Here Comes the Autumn

In late Summer and as Autumn comes around the little foxes and I spend a lot of time harvesting from our allotment and foraging in the surrounding countryside.  Growing up in North London my family were always big blackberry pickers.  I remember my mum stopping the car at the side of a busy road and my sisters, brother and I jumping out with our empty ice cream tubs to fill with blackberries.  So, I have continued the trend, but, as our home is close to fields, lakes and woods with lots of available scrumpable foods, we are more prolific.

There is something about the fact that the food is free that gives you a little extra thrill.  The kids enjoy it and can get quite competitive.  I can’t walk past a blackberry bush from about July without assessing it’s bounty.  On an actual picking expedition I just can’t stop.  The little foxes squealing with delight as they find the next gathering of fat juicy berries. I’m as bad as the kids.

I do become a little obsessive, scouting out my sloes and apples for months in advance.  One of the school dads is also a sloe hunter and we exchange intelligence.  However, I am very cagey about my damsons, there are not many of these and they are on the edge of a carpark, so, I am always nervous someone else will get there first. 

This year the allotment has not done as well as usual.  I put it down to strange weather and  the distraction of getting Mrs Fox’s website up and running.  So to satisfy our harvesting urge the kids and I have been scrumping like crazy.

We have blackberries.  We have eaten crumbles for weeks now, but I have also frozen them, some cooked with a little sugar and some nice fat juicy berries uncooked and individually frozen.  We have raspberries and black currents in the garden which I also freeze.  I wash out and keep my plastic take-away cartons all year round and then use these containers to freeze my bounty.  Last year I was still eating blackberry crumble in May.  I also still have blackberry jam from last year, so I am not jamming this year. 

We have apples.  There are numerous apple trees among the hedgerow and trees around the lakes.  We pick the apples; sticks, dog leads, fishing nets have all been used to fell our bounty.  We eat the unbruised ones.  I cook rabbit stew and pork belly on the weekend stewing up the bruised apples to complement them.  Then I core, peel and freeze the rest under lemon water in take-away cartons, so those May blackberry crumbles often include apples.

We have damsons and little yellow plums.  The plums I preserve in sugar water in kilner jars.  I’ve done the same with the damsons but I prefer to pickle them in a sweet spiced sauce, great with meats; game and ham especially.  I also made some damson gin last year and it was fab so I’ll be doing that again.

We have sloes.  These I will be making into sloe gin.  I’ve been doing this for a couple of years now, we leave a bottle for a year to mellow, opening the previous years at Christmas.  It has become a bit of a Christmas tradition in our house, the opening of last years sloe gin in front of our fire on Christmas Eve, or at our Christmas Party.  There is also a great cocktail that I make with sloe gin and champagne called a Sloe Motion.  The receipe of which was given to me by an elderly gentleman volunteer at a National Trust property in Hertfordshire!

### [Saved entries]

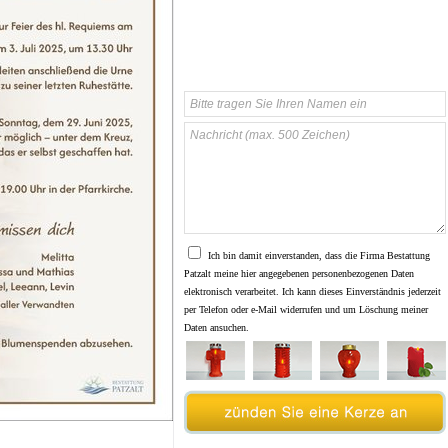
Ich bin damit einverstanden, dass die Firma Bestattung
Patzalt meine hier angegebenen personenbezogenen Daten
elektronisch verarbeitet. Ich kann dieses Einverständnis jederzeit
per Telefon oder e-Mail widerrufen und um Löschung meiner
Daten ansuchen.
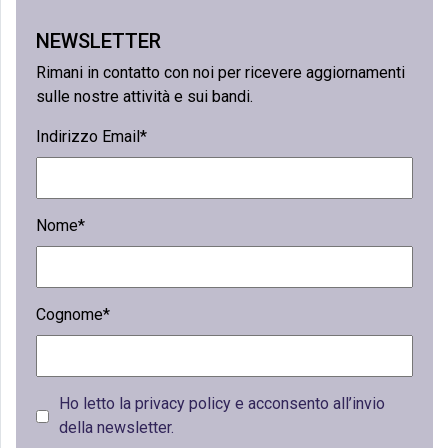
NEWSLETTER
Rimani in contatto con noi per ricevere aggiornamenti
sulle nostre attività e sui bandi.
Indirizzo Email*
Nome*
Cognome*
Ho letto la privacy policy e acconsento all’invio
della newsletter.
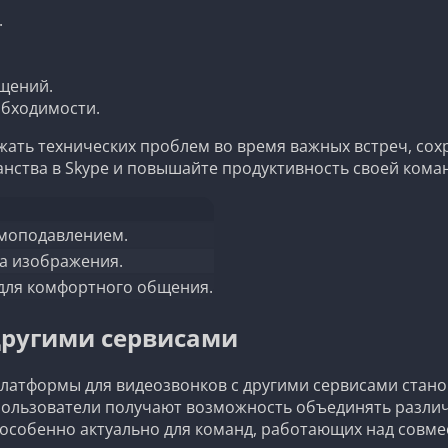
.
бщений.
обходимости.
ать технических проблем во время важных встреч, сох
нства в Skype и повышайте продуктивность своей кома
умоподавлением.
а изображения.
 для комфортного общения.
другими сервисами
платформы для видеозвонков с другими сервисами стан
пользователи получают возможность объединять различ
 особенно актуально для команд, работающих над совм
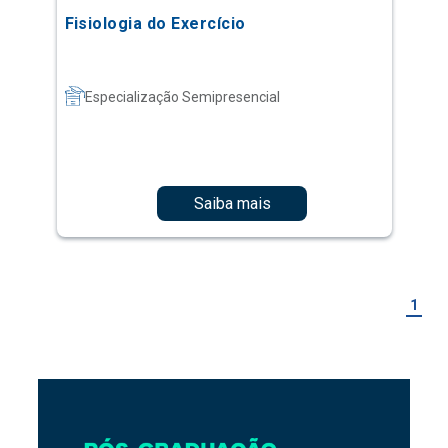
Fisiologia do Exercício
Especialização Semipresencial
Saiba mais
1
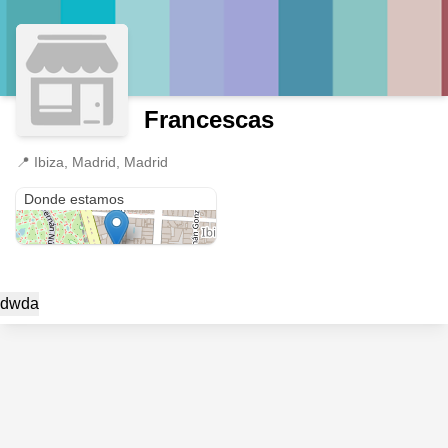
Francescas
📍
Ibiza, Madrid, Madrid
Ibiza
Donde estamos
dwda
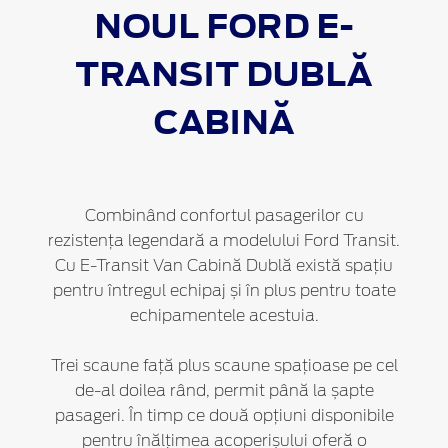
NOUL FORD
E-
TRANSIT DUBLĂ
CABINĂ
Combinând confortul pasagerilor cu
rezistența legendară a modelului Ford Transit.
Cu E-Transit Van Cabină Dublă există spațiu
pentru întregul echipaj și în plus pentru toate
echipamentele acestuia.
Trei scaune față plus scaune spațioase pe cel
de-al doilea rând, permit până la șapte
pasageri. În timp ce două opțiuni disponibile
pentru înălțimea acoperișului oferă o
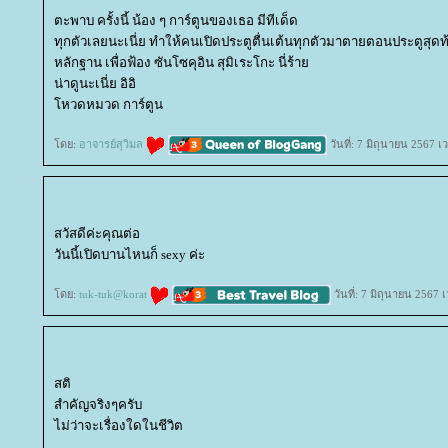
ตะพาบ ครั้งนี้ น้อง ๆ การ์ตูนของเธอ มีทีเด็ด
ทุกตัวเลยนะเนี่ย ทำให้คนเปิดประตูตื่นเต้นทุกตัวมาตายตอนประตูสุดท้
หลักฐาน เพื่อฟ้อง ซันโซคุอิน สุมิเระโกะ นี่ร้า
น่าดูนะเนี่ย อิอิ
หวดหมวด การ์ตูน
ดย:
อาจารย์สุวิมล
วันที่: 7 มิถุนายน 2567 เ
สวัสดีค่ะคุณต่อ
วันนี้เปิดบานไหนก็ sexy ค่ะ
ดย:
tuk-tuk@korat
วันที่: 7 มิถุนายน 2567 
สติ
สำคัญจริงๆครับ
ไม่ว่าจะเรื่องใดในชีวิต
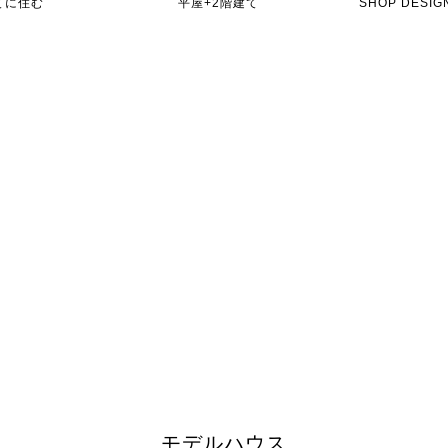
てに住む
平屋+2階建て
SHOP DES
モデルハウス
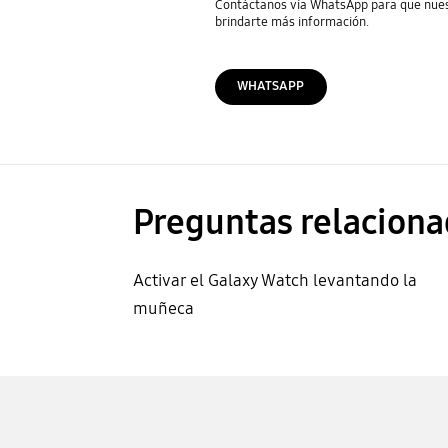
Contáctanos vía WhatsApp para que nue
brindarte más información.
WHATSAPP
Preguntas relaciona
Activar el Galaxy Watch levantando la
muñeca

### [Task instructions]
- a) Answer these questions from the foraging piece:
(i) Where did the writer grow up?
(ii) What containers does the writer keep all year to freeze the harvest in?
(iii) What is the cocktail made with sloe gin and champagne called?
- b) In the listing, start at the line that has "Fisiologia do Exercício" and go through the listing's last line. Rewrite those lines with "Ibiza" changed to "Valencia" and everything else the same. Leave out the pictures.
The listing has no connection to the foraging piece.

### [Per-task outputs]
- a)
(i) North London
(ii) Plastic take-away cartons
(iii) A Sloe Motion

- b)
Fisiologia do Exercício
Especialização Semipresencial
Saiba mais
1
Francescas
📍
Valencia, Madrid, Madrid
Valencia
Donde estamos
dwda
NOUL FORD
E-
TRANSIT DUBLĂ
CABINĂ
Combinând confortul pasagerilor cu
rezistența legendară a modelului Ford Transit.
Cu E-Transit Van Cabină Dublă există spațiu
pentru întregul echipaj și în plus pentru toate
echipamentele acestuia.
Trei scaune față plus scaune spațioase pe cel
de-al doilea rând, permit până la șapte
pasageri. În timp ce două opțiuni disponibile
pentru înălțimea acoperișului oferă o
ตะพาบ ครั้งนี้ น้อง ๆ การ์ตูนของเธอ มีทีเด็ด
ทุกตัวเลยนะเนี่ย ทำให้คนเปิดประตูตื่นเต้นทุกตัวมาตายตอนประตูสุดท้
หลักฐาน เพื่อฟ้อง ซันโซคุอิน สุมิเระโกะ นี่ร้า
น่าดูนะเนี่ย อิอิ
หวดหมวด การ์ตูน
ดย:
อาจารย์สุวิมล
วันที่: 7 มิถุนายน 2567 เ
สวัสดีค่ะคุณต่อ
วันนี้เปิดบานไหนก็ sexy ค่ะ
ดย:
tuk-tuk@korat
วันที่: 7 มิถุนายน 2567 
สติ
สำคัญจริงๆครับ
ไม่ว่าจะเรื่องใดในชีวิต
てに住む
平屋+2階建て
SHOP DES
モデルハウス
Contáctanos vía WhatsApp para que nue
brindarte más información.
WHATSAPP
Preguntas relaciona
Activar el Galaxy Watch levantando la
muñeca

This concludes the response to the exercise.